**TASK ITEM**
What lines in the records below include the word "Запеканка"? Return each one.

**Saved data entries**
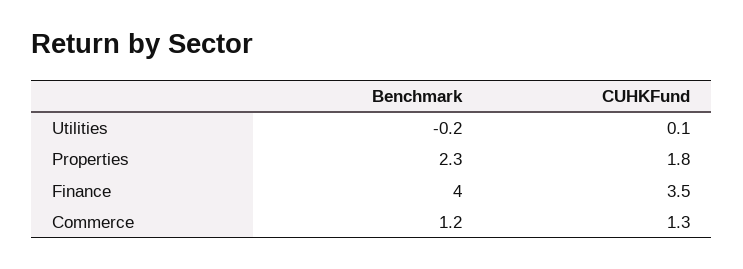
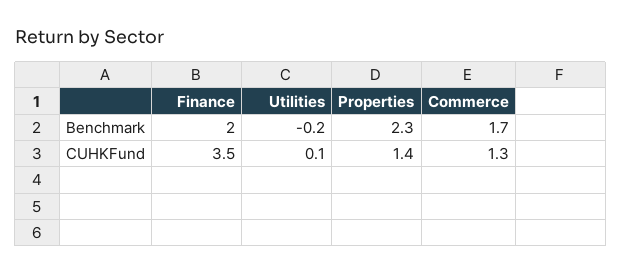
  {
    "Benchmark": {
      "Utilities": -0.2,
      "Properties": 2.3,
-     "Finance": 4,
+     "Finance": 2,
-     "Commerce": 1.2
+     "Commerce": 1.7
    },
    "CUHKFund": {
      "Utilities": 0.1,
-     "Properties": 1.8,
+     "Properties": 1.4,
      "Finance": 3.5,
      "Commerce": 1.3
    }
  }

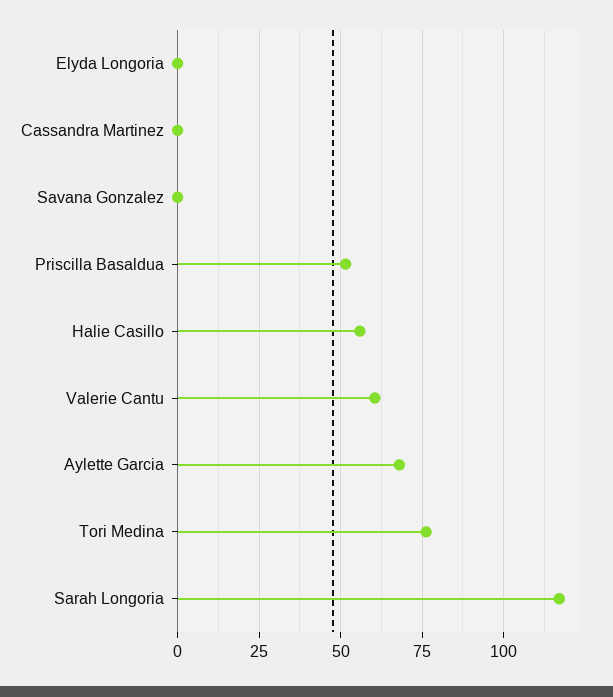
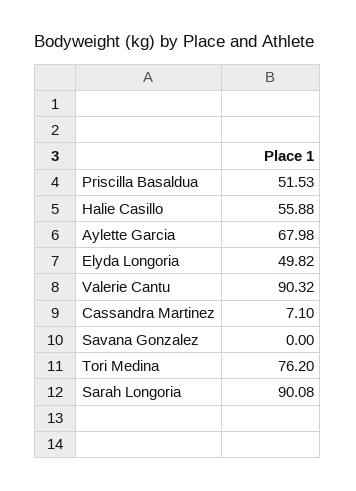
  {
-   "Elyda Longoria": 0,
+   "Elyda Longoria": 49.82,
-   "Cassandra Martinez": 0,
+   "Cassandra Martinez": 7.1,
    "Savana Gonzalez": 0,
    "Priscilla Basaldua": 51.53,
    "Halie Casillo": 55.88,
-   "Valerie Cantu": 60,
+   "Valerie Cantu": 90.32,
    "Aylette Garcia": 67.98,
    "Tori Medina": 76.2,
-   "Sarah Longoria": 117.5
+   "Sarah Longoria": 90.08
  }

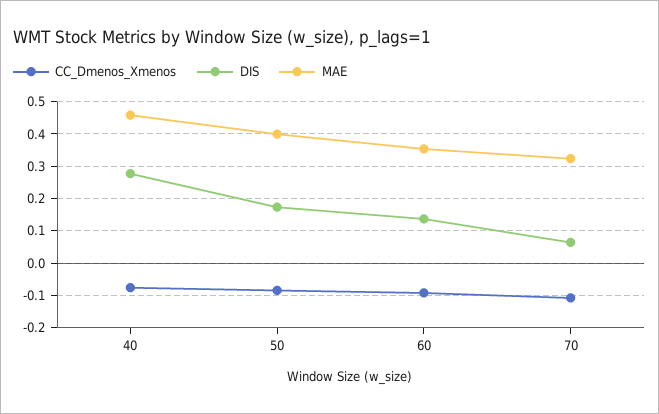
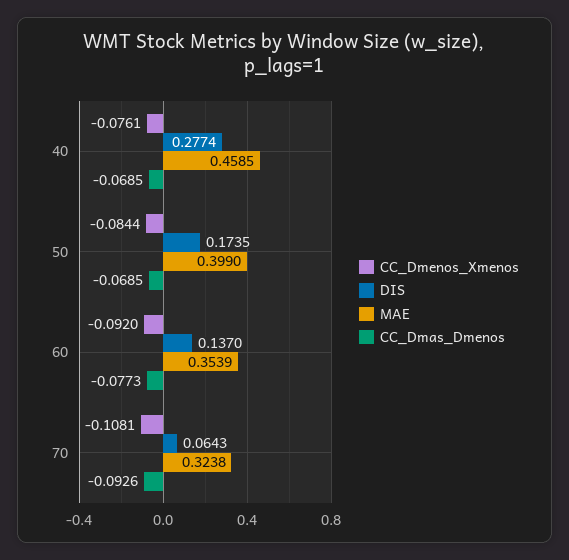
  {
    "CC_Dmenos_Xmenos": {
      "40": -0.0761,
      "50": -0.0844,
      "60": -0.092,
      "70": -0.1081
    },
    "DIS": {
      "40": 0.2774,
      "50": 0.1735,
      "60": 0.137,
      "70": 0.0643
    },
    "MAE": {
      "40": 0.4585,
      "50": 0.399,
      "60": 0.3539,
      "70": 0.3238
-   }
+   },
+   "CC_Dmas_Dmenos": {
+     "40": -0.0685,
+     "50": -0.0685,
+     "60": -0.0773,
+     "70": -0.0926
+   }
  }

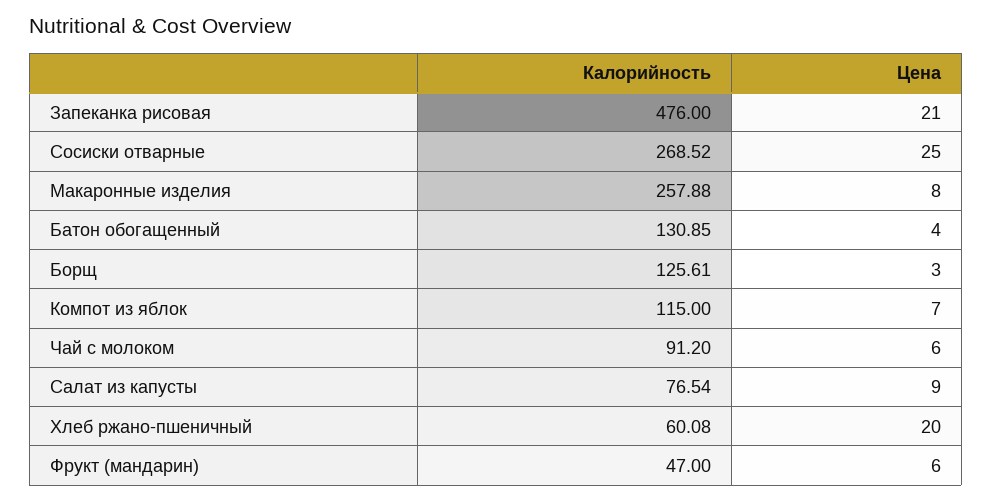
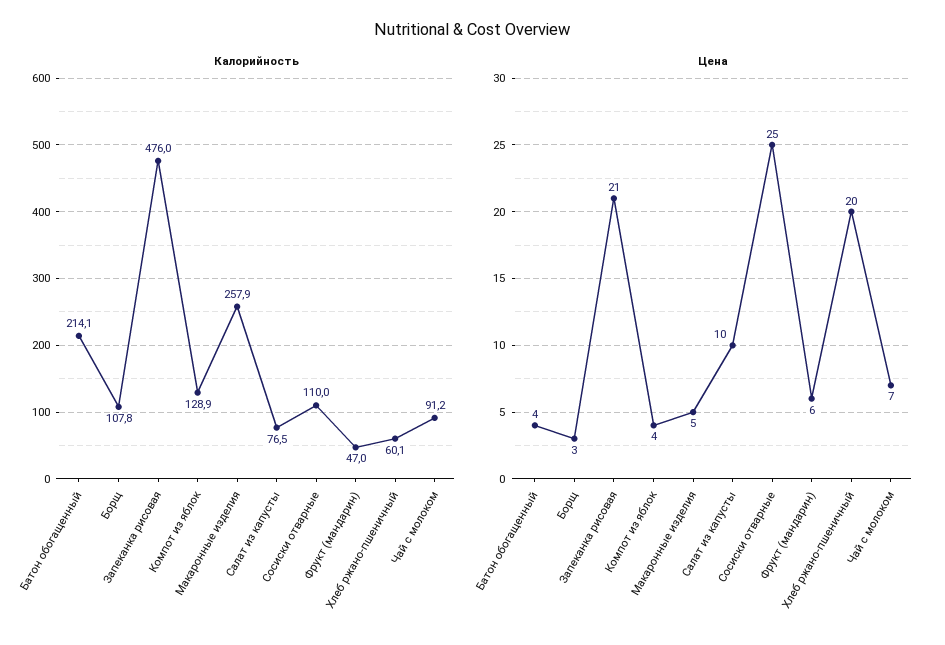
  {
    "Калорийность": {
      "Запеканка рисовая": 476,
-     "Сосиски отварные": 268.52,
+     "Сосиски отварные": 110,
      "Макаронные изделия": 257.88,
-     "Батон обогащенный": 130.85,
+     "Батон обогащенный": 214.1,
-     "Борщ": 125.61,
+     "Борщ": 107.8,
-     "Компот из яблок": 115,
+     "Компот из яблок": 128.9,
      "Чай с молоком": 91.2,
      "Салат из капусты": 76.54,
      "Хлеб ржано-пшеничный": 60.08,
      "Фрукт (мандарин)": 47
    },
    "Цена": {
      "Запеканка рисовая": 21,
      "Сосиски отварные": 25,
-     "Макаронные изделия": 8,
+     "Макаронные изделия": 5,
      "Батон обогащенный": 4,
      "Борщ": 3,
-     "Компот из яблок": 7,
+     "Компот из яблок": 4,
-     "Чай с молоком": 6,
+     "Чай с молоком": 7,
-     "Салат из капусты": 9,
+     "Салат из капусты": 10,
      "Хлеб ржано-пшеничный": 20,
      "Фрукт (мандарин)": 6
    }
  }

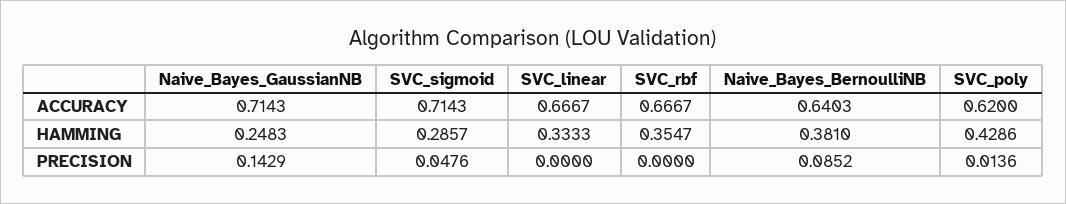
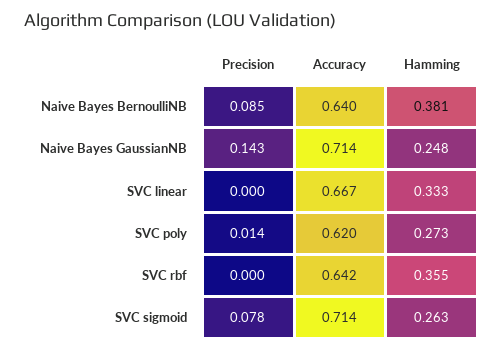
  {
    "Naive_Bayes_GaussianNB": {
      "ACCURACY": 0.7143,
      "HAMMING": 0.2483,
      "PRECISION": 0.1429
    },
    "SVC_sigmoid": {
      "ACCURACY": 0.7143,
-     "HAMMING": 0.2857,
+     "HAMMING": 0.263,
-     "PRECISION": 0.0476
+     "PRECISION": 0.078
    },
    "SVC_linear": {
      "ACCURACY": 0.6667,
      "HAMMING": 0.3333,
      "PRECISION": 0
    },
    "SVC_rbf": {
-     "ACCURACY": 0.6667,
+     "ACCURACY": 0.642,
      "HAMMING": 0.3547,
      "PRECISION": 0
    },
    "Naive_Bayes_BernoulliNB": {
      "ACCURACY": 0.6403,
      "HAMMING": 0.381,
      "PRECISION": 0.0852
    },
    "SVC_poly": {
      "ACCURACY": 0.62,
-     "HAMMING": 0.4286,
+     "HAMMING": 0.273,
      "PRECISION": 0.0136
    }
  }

**RESPONSE TO THIS TASK**
      "Запеканка рисовая": 476,
      "Запеканка рисовая": 21,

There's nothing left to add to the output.